Stated task >> Repeat the lines from the start of the records down through the line containing "scientific name: Ematurga atomaria", including that line, without changing them.

[Dataset records]

_ _ _ _

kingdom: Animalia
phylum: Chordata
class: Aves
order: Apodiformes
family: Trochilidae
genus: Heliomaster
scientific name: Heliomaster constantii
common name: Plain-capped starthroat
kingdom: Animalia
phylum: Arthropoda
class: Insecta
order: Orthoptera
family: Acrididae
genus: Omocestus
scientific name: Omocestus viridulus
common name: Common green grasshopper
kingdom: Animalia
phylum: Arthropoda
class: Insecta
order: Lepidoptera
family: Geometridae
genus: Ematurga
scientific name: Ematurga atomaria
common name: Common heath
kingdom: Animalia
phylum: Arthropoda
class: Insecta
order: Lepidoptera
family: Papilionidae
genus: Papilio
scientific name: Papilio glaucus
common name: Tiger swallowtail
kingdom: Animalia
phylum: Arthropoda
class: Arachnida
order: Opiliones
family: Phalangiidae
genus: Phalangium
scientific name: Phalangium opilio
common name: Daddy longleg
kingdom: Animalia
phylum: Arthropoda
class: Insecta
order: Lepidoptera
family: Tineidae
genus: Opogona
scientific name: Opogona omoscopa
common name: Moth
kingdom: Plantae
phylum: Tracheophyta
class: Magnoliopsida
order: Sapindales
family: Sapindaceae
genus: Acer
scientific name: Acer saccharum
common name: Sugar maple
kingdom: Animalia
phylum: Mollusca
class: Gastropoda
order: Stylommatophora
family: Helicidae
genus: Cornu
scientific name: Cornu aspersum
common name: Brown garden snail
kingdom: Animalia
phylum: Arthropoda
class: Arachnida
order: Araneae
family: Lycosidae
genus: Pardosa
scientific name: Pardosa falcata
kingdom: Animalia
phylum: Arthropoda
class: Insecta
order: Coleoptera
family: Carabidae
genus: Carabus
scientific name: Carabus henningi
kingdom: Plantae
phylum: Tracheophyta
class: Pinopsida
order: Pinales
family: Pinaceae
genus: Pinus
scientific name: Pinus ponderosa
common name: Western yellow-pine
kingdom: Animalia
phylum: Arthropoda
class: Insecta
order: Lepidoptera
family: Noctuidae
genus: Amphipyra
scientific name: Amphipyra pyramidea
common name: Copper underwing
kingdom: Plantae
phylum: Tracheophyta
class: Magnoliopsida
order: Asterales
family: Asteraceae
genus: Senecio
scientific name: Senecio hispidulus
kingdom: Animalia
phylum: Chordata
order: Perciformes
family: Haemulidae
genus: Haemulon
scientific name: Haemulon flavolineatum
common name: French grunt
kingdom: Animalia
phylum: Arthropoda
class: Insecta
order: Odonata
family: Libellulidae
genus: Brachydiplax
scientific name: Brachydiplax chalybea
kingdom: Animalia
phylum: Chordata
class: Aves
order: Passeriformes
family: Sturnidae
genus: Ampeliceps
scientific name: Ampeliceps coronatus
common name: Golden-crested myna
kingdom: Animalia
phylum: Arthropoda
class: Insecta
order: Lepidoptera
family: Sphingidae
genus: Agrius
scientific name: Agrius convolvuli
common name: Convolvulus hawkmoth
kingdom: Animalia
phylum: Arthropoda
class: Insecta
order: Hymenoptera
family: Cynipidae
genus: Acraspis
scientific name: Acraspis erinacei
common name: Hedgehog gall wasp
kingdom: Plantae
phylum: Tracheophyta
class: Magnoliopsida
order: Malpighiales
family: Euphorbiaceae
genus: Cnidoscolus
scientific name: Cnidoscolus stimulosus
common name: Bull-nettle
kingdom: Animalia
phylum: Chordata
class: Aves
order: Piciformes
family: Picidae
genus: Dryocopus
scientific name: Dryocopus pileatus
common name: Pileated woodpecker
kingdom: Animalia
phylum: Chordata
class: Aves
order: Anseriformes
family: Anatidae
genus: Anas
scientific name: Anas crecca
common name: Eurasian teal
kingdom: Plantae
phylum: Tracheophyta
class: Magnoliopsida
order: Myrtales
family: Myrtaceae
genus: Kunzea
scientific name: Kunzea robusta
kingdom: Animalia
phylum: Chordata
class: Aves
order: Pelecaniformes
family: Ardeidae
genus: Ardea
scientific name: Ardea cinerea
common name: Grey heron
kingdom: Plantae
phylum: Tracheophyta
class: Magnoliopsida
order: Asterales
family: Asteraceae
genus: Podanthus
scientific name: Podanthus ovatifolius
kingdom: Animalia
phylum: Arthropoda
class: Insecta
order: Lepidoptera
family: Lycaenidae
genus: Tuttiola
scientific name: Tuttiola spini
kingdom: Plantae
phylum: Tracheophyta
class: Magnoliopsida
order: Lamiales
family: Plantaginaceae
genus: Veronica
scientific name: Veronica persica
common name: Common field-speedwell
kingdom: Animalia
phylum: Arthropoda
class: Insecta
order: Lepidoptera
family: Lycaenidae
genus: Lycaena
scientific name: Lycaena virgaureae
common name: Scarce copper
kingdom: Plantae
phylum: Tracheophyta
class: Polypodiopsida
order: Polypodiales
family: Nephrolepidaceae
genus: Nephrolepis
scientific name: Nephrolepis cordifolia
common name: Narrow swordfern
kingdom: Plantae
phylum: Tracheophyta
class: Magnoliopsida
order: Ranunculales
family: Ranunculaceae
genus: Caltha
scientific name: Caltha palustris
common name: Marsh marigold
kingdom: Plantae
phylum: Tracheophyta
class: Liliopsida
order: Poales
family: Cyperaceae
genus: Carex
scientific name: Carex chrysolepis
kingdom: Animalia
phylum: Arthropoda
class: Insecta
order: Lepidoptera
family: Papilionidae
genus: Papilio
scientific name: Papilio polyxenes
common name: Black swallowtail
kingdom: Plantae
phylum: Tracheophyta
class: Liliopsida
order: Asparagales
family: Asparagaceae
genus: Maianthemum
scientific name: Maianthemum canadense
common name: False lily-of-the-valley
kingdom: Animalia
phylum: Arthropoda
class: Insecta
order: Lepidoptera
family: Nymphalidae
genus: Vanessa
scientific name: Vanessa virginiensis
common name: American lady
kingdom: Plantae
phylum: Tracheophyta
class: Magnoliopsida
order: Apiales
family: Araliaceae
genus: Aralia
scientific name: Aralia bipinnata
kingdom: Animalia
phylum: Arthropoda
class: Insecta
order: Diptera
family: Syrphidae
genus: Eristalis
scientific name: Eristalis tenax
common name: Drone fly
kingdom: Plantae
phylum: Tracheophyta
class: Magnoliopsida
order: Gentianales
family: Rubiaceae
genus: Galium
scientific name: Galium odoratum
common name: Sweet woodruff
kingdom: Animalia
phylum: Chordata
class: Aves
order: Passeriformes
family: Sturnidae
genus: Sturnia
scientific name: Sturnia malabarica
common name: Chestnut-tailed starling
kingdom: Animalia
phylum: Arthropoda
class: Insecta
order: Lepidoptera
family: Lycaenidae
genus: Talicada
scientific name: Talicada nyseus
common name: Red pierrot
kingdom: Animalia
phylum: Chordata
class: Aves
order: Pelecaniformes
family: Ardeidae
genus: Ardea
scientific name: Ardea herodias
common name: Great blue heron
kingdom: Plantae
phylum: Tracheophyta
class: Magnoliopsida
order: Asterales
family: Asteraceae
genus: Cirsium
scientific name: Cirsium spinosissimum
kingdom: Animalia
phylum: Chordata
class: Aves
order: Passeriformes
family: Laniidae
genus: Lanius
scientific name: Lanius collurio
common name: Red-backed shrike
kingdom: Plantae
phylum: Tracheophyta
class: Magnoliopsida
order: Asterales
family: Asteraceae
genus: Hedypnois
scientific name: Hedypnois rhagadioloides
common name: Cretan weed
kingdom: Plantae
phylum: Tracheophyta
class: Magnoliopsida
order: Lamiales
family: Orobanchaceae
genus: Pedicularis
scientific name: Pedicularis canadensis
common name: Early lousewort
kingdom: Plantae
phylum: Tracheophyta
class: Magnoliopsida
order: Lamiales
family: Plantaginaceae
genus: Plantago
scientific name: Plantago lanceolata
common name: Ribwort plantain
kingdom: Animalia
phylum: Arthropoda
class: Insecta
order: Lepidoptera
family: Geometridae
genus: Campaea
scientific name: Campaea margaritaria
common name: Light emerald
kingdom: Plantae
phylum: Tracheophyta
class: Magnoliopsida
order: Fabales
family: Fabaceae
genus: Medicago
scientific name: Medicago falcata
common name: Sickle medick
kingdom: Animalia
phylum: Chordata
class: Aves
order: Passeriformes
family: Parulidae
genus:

_ _ _ _

Complete response >>
kingdom: Animalia
phylum: Chordata
class: Aves
order: Apodiformes
family: Trochilidae
genus: Heliomaster
scientific name: Heliomaster constantii
common name: Plain-capped starthroat
kingdom: Animalia
phylum: Arthropoda
class: Insecta
order: Orthoptera
family: Acrididae
genus: Omocestus
scientific name: Omocestus viridulus
common name: Common green grasshopper
kingdom: Animalia
phylum: Arthropoda
class: Insecta
order: Lepidoptera
family: Geometridae
genus: Ematurga
scientific name: Ematurga atomaria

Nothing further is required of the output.